Your assignment.
Repeat every entry word for word, skipping the pictures.

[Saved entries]
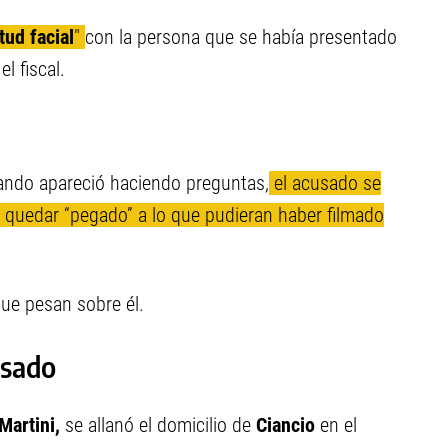
tud facial
"
con la persona que se había presentado
el fiscal.
uando apareció haciendo preguntas,
el acusado se
o quedar “pegado” a lo que pudieran haber filmado
ue pesan sobre él.
usado
Martini,
se allanó el domicilio de
Ciancio
en el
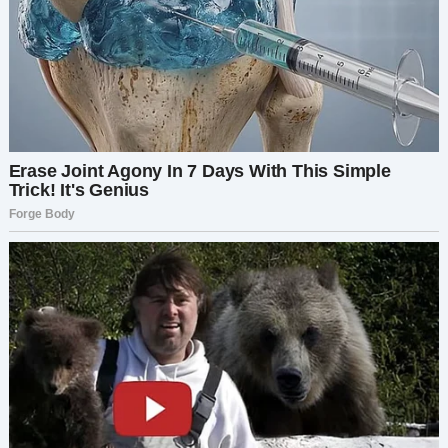
только на неё. А её глаза… в них читался ужас.
— Простите, вы кто такие? — резко спросила
она. — Я вас не знаю. Уходите, пожалуйста.
Мне показалось, что меня ударили в самое
сердце.
— Эмма… как ты можешь?.. — выдохнула я, едва
держась на ногах.
— Простите, мы, наверное, обознались, —
спокойно, но с болью в голосе сказал Георгий и
увёл меня прочь.
Мы вышли из ресторана в полном шоке. Слёзы
сами катились по щекам. В машине я только и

Solution for this exercise.
tud facial
"
con la persona que se había presentado
el fiscal.
uando apareció haciendo preguntas,
el acusado se
o quedar “pegado” a lo que pudieran haber filmado
ue pesan sobre él.
usado
Martini,
se allanó el domicilio de
Ciancio
en el
только на неё. А её глаза… в них читался ужас.
— Простите, вы кто такие? — резко спросила
она. — Я вас не знаю. Уходите, пожалуйста.
Мне показалось, что меня ударили в самое
сердце.
— Эмма… как ты можешь?.. — выдохнула я, едва
держась на ногах.
— Простите, мы, наверное, обознались, —
спокойно, но с болью в голосе сказал Георгий и
увёл меня прочь.
Мы вышли из ресторана в полном шоке. Слёзы
сами катились по щекам. В машине я только и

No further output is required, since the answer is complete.